*TASK TO COMPLETE*
I need the records below restated word for word, without their pictures.
<<<<
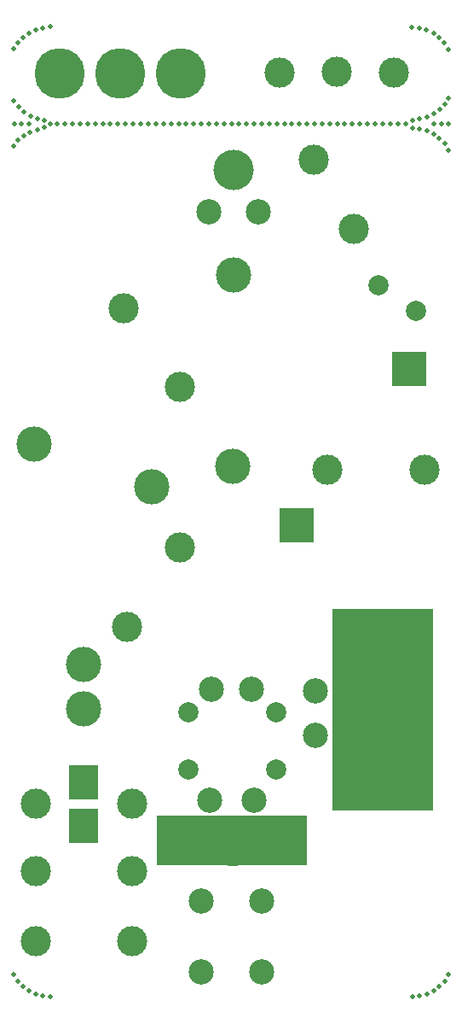
<source format=gts>
G04 #@! TF.GenerationSoftware,KiCad,Pcbnew,(6.0.4-0)*
G04 #@! TF.CreationDate,2022-07-20T07:57:22-04:00*
G04 #@! TF.ProjectId,80m_Tx_Antenna,38306d5f-5478-45f4-916e-74656e6e612e,rev?*
G04 #@! TF.SameCoordinates,Original*
G04 #@! TF.FileFunction,Soldermask,Top*
G04 #@! TF.FilePolarity,Negative*
%FSLAX46Y46*%
G04 Gerber Fmt 4.6, Leading zero omitted, Abs format (unit mm)*
G04 Created by KiCad (PCBNEW (6.0.4-0)) date 2022-07-20 07:57:22*
%MOMM*%
%LPD*%
G01*
G04 APERTURE LIST*
%ADD10C,2.500000*%
%ADD11C,4.000000*%
%ADD12C,3.500000*%
%ADD13R,10.000000X20.000000*%
%ADD14C,5.000000*%
%ADD15R,15.000000X5.000000*%
%ADD16R,3.500000X3.500000*%
%ADD17C,3.000000*%
%ADD18C,0.500000*%
%ADD19C,2.000000*%
%ADD20R,3.000000X3.500000*%
G04 APERTURE END LIST*
D10*
X124726660Y-75710480D03*
D11*
X122240000Y-71580000D03*
D10*
X119809220Y-75710480D03*
D12*
X122240000Y-81970000D03*
D10*
X130368500Y-123191000D03*
X119050000Y-151050000D03*
X124250000Y-134050000D03*
X130393900Y-127661400D03*
X125050000Y-144050000D03*
X120050000Y-123050000D03*
X119050000Y-144050000D03*
X119850000Y-134050000D03*
X125050000Y-151050000D03*
X124050000Y-123050000D03*
D11*
X137210020Y-125212040D03*
D13*
X137050000Y-125050000D03*
D11*
X137050000Y-119050000D03*
X137050000Y-131050000D03*
X127450000Y-138050000D03*
D14*
X122144880Y-138131280D03*
D11*
X116650000Y-138050000D03*
D15*
X122050000Y-138050000D03*
D16*
X139704100Y-91307200D03*
X128482380Y-106816440D03*
D12*
X102409700Y-98800200D03*
X114100900Y-102953100D03*
D17*
X116870000Y-93120000D03*
X111300000Y-85260000D03*
X131570000Y-101260000D03*
X141170000Y-101260000D03*
X116900000Y-108990000D03*
X111660000Y-116900000D03*
D18*
X103420000Y-66650000D03*
X102050000Y-66210000D03*
X102720000Y-66480000D03*
X102720000Y-67570000D03*
X106250000Y-67010000D03*
X105500000Y-67010000D03*
X104750000Y-67010000D03*
X103410000Y-67390000D03*
X110000000Y-67010000D03*
X110750000Y-67010000D03*
X111500000Y-67010000D03*
X112250000Y-67010000D03*
X109250000Y-67000000D03*
X108500000Y-67000000D03*
X107750000Y-67000000D03*
X107000000Y-67000000D03*
X119030000Y-67030000D03*
X119780000Y-67030000D03*
X120530000Y-67030000D03*
X121280000Y-67030000D03*
X124280000Y-67040000D03*
X123530000Y-67040000D03*
X122780000Y-67040000D03*
X122030000Y-67040000D03*
X116030000Y-67040000D03*
X116780000Y-67040000D03*
X117530000Y-67040000D03*
X118280000Y-67040000D03*
X115280000Y-67030000D03*
X114530000Y-67030000D03*
X113780000Y-67030000D03*
X113030000Y-67030000D03*
X137060000Y-67050000D03*
X137810000Y-67050000D03*
X138560000Y-67050000D03*
X139310000Y-67050000D03*
X131030000Y-67020000D03*
X131780000Y-67020000D03*
X132530000Y-67020000D03*
X133280000Y-67020000D03*
X136280000Y-67030000D03*
X135530000Y-67030000D03*
X134780000Y-67030000D03*
X134030000Y-67030000D03*
X128030000Y-67030000D03*
X128780000Y-67030000D03*
X129530000Y-67030000D03*
X130280000Y-67030000D03*
X127280000Y-67020000D03*
X126530000Y-67020000D03*
X125780000Y-67020000D03*
X125030000Y-67020000D03*
X102040000Y-67830000D03*
X104020000Y-67020000D03*
X101430000Y-65810000D03*
X101400000Y-68170000D03*
X100880000Y-65300000D03*
X100810000Y-68610000D03*
X100420000Y-64730000D03*
X100400000Y-69230000D03*
X100380000Y-59600000D03*
X100790000Y-58980000D03*
X101300000Y-58460000D03*
X104000000Y-57390000D03*
X101880000Y-58010000D03*
X103280000Y-57530000D03*
X102560000Y-57700000D03*
X143610000Y-64440000D03*
X143200000Y-65060000D03*
X142690000Y-65580000D03*
X139990000Y-66650000D03*
X142110000Y-66030000D03*
X140710000Y-66510000D03*
X141430000Y-66340000D03*
X143600000Y-151370000D03*
X143190000Y-151990000D03*
X142680000Y-152510000D03*
X139980000Y-153580000D03*
X142100000Y-152960000D03*
X140700000Y-153440000D03*
X141420000Y-153270000D03*
D17*
X138180000Y-61900000D03*
X132480000Y-61840000D03*
D14*
X105000000Y-62000000D03*
X111000000Y-62000000D03*
X117000000Y-62000000D03*
D18*
X143590000Y-67000000D03*
X142860000Y-67020000D03*
X142120000Y-67020000D03*
X100450000Y-67000000D03*
X101190000Y-67000000D03*
X101920000Y-67000000D03*
D12*
X122150000Y-100990000D03*
D19*
X117770000Y-125360000D03*
X126470000Y-125360000D03*
D17*
X102600000Y-148000000D03*
X102600000Y-141100000D03*
X112200000Y-141100000D03*
X126840000Y-61960000D03*
X134170000Y-77390000D03*
X130200000Y-70580000D03*
X112200000Y-148000000D03*
X102600000Y-134400000D03*
X112200000Y-134400000D03*
D19*
X117770000Y-131050000D03*
X126470000Y-131050000D03*
D20*
X107300000Y-132280000D03*
X107300000Y-136630000D03*
D12*
X107300000Y-120630000D03*
X107300000Y-124980000D03*
D19*
X136667198Y-82994648D03*
X140362921Y-85509630D03*
D18*
X141410000Y-57720000D03*
X140690000Y-57550000D03*
X142090000Y-58030000D03*
X139970000Y-57410000D03*
X142670000Y-58480000D03*
X143180000Y-59000000D03*
X143590000Y-59620000D03*
X143600000Y-69610000D03*
X143190000Y-68990000D03*
X142680000Y-68470000D03*
X139980000Y-67400000D03*
X142100000Y-68020000D03*
X140700000Y-67540000D03*
X141420000Y-67710000D03*
X102590000Y-153260000D03*
X103310000Y-153430000D03*
X101910000Y-152950000D03*
X104030000Y-153570000D03*
X101330000Y-152500000D03*
X100820000Y-151980000D03*
X100410000Y-151360000D03*
M02*

</source>
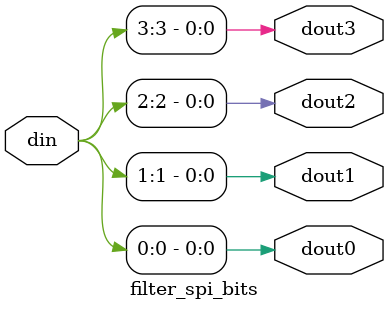
<source format=v>
`timescale 1ns / 1ps
module filter_spi_bits(
    input	[3:0]	din		,
    output			dout0	,
    output 			dout1	,
    output 			dout2	,
    output 			dout3
    );

assign dout0 = din[0];
assign dout1 = din[1];
assign dout2 = din[2];
assign dout3 = din[3];

endmodule

</source>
>>>>
*YOUR SOLUTION*
<source format=gts>
G04 #@! TF.GenerationSoftware,KiCad,Pcbnew,(6.0.4-0)*
G04 #@! TF.CreationDate,2022-07-20T07:57:22-04:00*
G04 #@! TF.ProjectId,80m_Tx_Antenna,38306d5f-5478-45f4-916e-74656e6e612e,rev?*
G04 #@! TF.SameCoordinates,Original*
G04 #@! TF.FileFunction,Soldermask,Top*
G04 #@! TF.FilePolarity,Negative*
%FSLAX46Y46*%
G04 Gerber Fmt 4.6, Leading zero omitted, Abs format (unit mm)*
G04 Created by KiCad (PCBNEW (6.0.4-0)) date 2022-07-20 07:57:22*
%MOMM*%
%LPD*%
G01*
G04 APERTURE LIST*
%ADD10C,2.500000*%
%ADD11C,4.000000*%
%ADD12C,3.500000*%
%ADD13R,10.000000X20.000000*%
%ADD14C,5.000000*%
%ADD15R,15.000000X5.000000*%
%ADD16R,3.500000X3.500000*%
%ADD17C,3.000000*%
%ADD18C,0.500000*%
%ADD19C,2.000000*%
%ADD20R,3.000000X3.500000*%
G04 APERTURE END LIST*
D10*
X124726660Y-75710480D03*
D11*
X122240000Y-71580000D03*
D10*
X119809220Y-75710480D03*
D12*
X122240000Y-81970000D03*
D10*
X130368500Y-123191000D03*
X119050000Y-151050000D03*
X124250000Y-134050000D03*
X130393900Y-127661400D03*
X125050000Y-144050000D03*
X120050000Y-123050000D03*
X119050000Y-144050000D03*
X119850000Y-134050000D03*
X125050000Y-151050000D03*
X124050000Y-123050000D03*
D11*
X137210020Y-125212040D03*
D13*
X137050000Y-125050000D03*
D11*
X137050000Y-119050000D03*
X137050000Y-131050000D03*
X127450000Y-138050000D03*
D14*
X122144880Y-138131280D03*
D11*
X116650000Y-138050000D03*
D15*
X122050000Y-138050000D03*
D16*
X139704100Y-91307200D03*
X128482380Y-106816440D03*
D12*
X102409700Y-98800200D03*
X114100900Y-102953100D03*
D17*
X116870000Y-93120000D03*
X111300000Y-85260000D03*
X131570000Y-101260000D03*
X141170000Y-101260000D03*
X116900000Y-108990000D03*
X111660000Y-116900000D03*
D18*
X103420000Y-66650000D03*
X102050000Y-66210000D03*
X102720000Y-66480000D03*
X102720000Y-67570000D03*
X106250000Y-67010000D03*
X105500000Y-67010000D03*
X104750000Y-67010000D03*
X103410000Y-67390000D03*
X110000000Y-67010000D03*
X110750000Y-67010000D03*
X111500000Y-67010000D03*
X112250000Y-67010000D03*
X109250000Y-67000000D03*
X108500000Y-67000000D03*
X107750000Y-67000000D03*
X107000000Y-67000000D03*
X119030000Y-67030000D03*
X119780000Y-67030000D03*
X120530000Y-67030000D03*
X121280000Y-67030000D03*
X124280000Y-67040000D03*
X123530000Y-67040000D03*
X122780000Y-67040000D03*
X122030000Y-67040000D03*
X116030000Y-67040000D03*
X116780000Y-67040000D03*
X117530000Y-67040000D03*
X118280000Y-67040000D03*
X115280000Y-67030000D03*
X114530000Y-67030000D03*
X113780000Y-67030000D03*
X113030000Y-67030000D03*
X137060000Y-67050000D03*
X137810000Y-67050000D03*
X138560000Y-67050000D03*
X139310000Y-67050000D03*
X131030000Y-67020000D03*
X131780000Y-67020000D03*
X132530000Y-67020000D03*
X133280000Y-67020000D03*
X136280000Y-67030000D03*
X135530000Y-67030000D03*
X134780000Y-67030000D03*
X134030000Y-67030000D03*
X128030000Y-67030000D03*
X128780000Y-67030000D03*
X129530000Y-67030000D03*
X130280000Y-67030000D03*
X127280000Y-67020000D03*
X126530000Y-67020000D03*
X125780000Y-67020000D03*
X125030000Y-67020000D03*
X102040000Y-67830000D03*
X104020000Y-67020000D03*
X101430000Y-65810000D03*
X101400000Y-68170000D03*
X100880000Y-65300000D03*
X100810000Y-68610000D03*
X100420000Y-64730000D03*
X100400000Y-69230000D03*
X100380000Y-59600000D03*
X100790000Y-58980000D03*
X101300000Y-58460000D03*
X104000000Y-57390000D03*
X101880000Y-58010000D03*
X103280000Y-57530000D03*
X102560000Y-57700000D03*
X143610000Y-64440000D03*
X143200000Y-65060000D03*
X142690000Y-65580000D03*
X139990000Y-66650000D03*
X142110000Y-66030000D03*
X140710000Y-66510000D03*
X141430000Y-66340000D03*
X143600000Y-151370000D03*
X143190000Y-151990000D03*
X142680000Y-152510000D03*
X139980000Y-153580000D03*
X142100000Y-152960000D03*
X140700000Y-153440000D03*
X141420000Y-153270000D03*
D17*
X138180000Y-61900000D03*
X132480000Y-61840000D03*
D14*
X105000000Y-62000000D03*
X111000000Y-62000000D03*
X117000000Y-62000000D03*
D18*
X143590000Y-67000000D03*
X142860000Y-67020000D03*
X142120000Y-67020000D03*
X100450000Y-67000000D03*
X101190000Y-67000000D03*
X101920000Y-67000000D03*
D12*
X122150000Y-100990000D03*
D19*
X117770000Y-125360000D03*
X126470000Y-125360000D03*
D17*
X102600000Y-148000000D03*
X102600000Y-141100000D03*
X112200000Y-141100000D03*
X126840000Y-61960000D03*
X134170000Y-77390000D03*
X130200000Y-70580000D03*
X112200000Y-148000000D03*
X102600000Y-134400000D03*
X112200000Y-134400000D03*
D19*
X117770000Y-131050000D03*
X126470000Y-131050000D03*
D20*
X107300000Y-132280000D03*
X107300000Y-136630000D03*
D12*
X107300000Y-120630000D03*
X107300000Y-124980000D03*
D19*
X136667198Y-82994648D03*
X140362921Y-85509630D03*
D18*
X141410000Y-57720000D03*
X140690000Y-57550000D03*
X142090000Y-58030000D03*
X139970000Y-57410000D03*
X142670000Y-58480000D03*
X143180000Y-59000000D03*
X143590000Y-59620000D03*
X143600000Y-69610000D03*
X143190000Y-68990000D03*
X142680000Y-68470000D03*
X139980000Y-67400000D03*
X142100000Y-68020000D03*
X140700000Y-67540000D03*
X141420000Y-67710000D03*
X102590000Y-153260000D03*
X103310000Y-153430000D03*
X101910000Y-152950000D03*
X104030000Y-153570000D03*
X101330000Y-152500000D03*
X100820000Y-151980000D03*
X100410000Y-151360000D03*
M02*

</source>
<source format=v>
`timescale 1ns / 1ps
module filter_spi_bits(
    input	[3:0]	din		,
    output			dout0	,
    output 			dout1	,
    output 			dout2	,
    output 			dout3
    );

assign dout0 = din[0];
assign dout1 = din[1];
assign dout2 = din[2];
assign dout3 = din[3];

endmodule

</source>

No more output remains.